Body Pharm Retatrutide pens are supplied in the UK for laboratory research — 32mg and 64mg multi-dose pens, cold-chain shipped, with batch COA on request.
Common Questions
Retatrutide vs Semaglutide FAQ.
Is Retatrutide more effective than Semaglutide?
Phase 2 Retatrutide data reported ≈24% mean body weight reduction at 48 weeks at 12mg, vs ≈15% for Semaglutide at 2.4mg in STEP-1 over 68 weeks. These are cross-trial comparisons, not head-to-head.

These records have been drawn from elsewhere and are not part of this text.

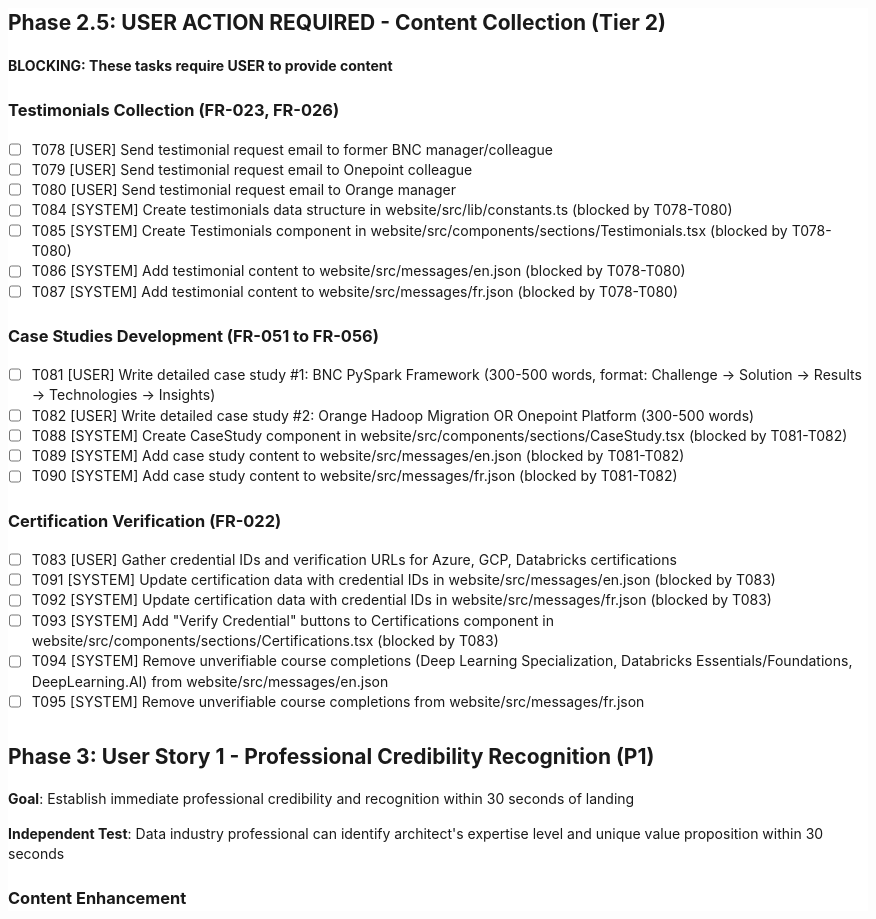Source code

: ## Phase 2.5: USER ACTION REQUIRED - Content Collection (Tier 2)

**BLOCKING: These tasks require USER to provide content**

### Testimonials Collection (FR-023, FR-026)

- [ ] T078 [USER] Send testimonial request email to former BNC manager/colleague
- [ ] T079 [USER] Send testimonial request email to Onepoint colleague  
- [ ] T080 [USER] Send testimonial request email to Orange manager
- [ ] T084 [SYSTEM] Create testimonials data structure in website/src/lib/constants.ts (blocked by T078-T080)
- [ ] T085 [SYSTEM] Create Testimonials component in website/src/components/sections/Testimonials.tsx (blocked by T078-T080)
- [ ] T086 [SYSTEM] Add testimonial content to website/src/messages/en.json (blocked by T078-T080)
- [ ] T087 [SYSTEM] Add testimonial content to website/src/messages/fr.json (blocked by T078-T080)

### Case Studies Development (FR-051 to FR-056)

- [ ] T081 [USER] Write detailed case study #1: BNC PySpark Framework (300-500 words, format: Challenge → Solution → Results → Technologies → Insights)
- [ ] T082 [USER] Write detailed case study #2: Orange Hadoop Migration OR Onepoint Platform (300-500 words)
- [ ] T088 [SYSTEM] Create CaseStudy component in website/src/components/sections/CaseStudy.tsx (blocked by T081-T082)
- [ ] T089 [SYSTEM] Add case study content to website/src/messages/en.json (blocked by T081-T082)
- [ ] T090 [SYSTEM] Add case study content to website/src/messages/fr.json (blocked by T081-T082)

### Certification Verification (FR-022)

- [ ] T083 [USER] Gather credential IDs and verification URLs for Azure, GCP, Databricks certifications
- [ ] T091 [SYSTEM] Update certification data with credential IDs in website/src/messages/en.json (blocked by T083)
- [ ] T092 [SYSTEM] Update certification data with credential IDs in website/src/messages/fr.json (blocked by T083)
- [ ] T093 [SYSTEM] Add "Verify Credential" buttons to Certifications component in website/src/components/sections/Certifications.tsx (blocked by T083)
- [ ] T094 [SYSTEM] Remove unverifiable course completions (Deep Learning Specialization, Databricks Essentials/Foundations, DeepLearning.AI) from website/src/messages/en.json
- [ ] T095 [SYSTEM] Remove unverifiable course completions from website/src/messages/fr.json

## Phase 3: User Story 1 - Professional Credibility Recognition (P1)

**Goal**: Establish immediate professional credibility and recognition within 30 seconds of landing

**Independent Test**: Data industry professional can identify architect's expertise level and unique value proposition within 30 seconds

### Content Enhancement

Is Retatrutide the same as Ozempic?
No. Ozempic and Wegovy are brand names for Semaglutide, a single GLP-1 agonist made by Novo Nordisk. Retatrutide is a separate Eli Lilly molecule acting on three receptors (GLP-1, GIP and glucagon).
Why does Retatrutide work harder on weight loss?
The added glucagon receptor agonism is hypothesised to increase basal energy expenditure and accelerate hepatic fat reduction, on top of the appetite and gastric-emptying effects shared with Semaglutide.
Is Retatrutide approved in the UK?
Not yet. Retatrutide is investigational and supplied for in-vitro research only. Semaglutide (Wegovy, Ozempic) is MHRA approved.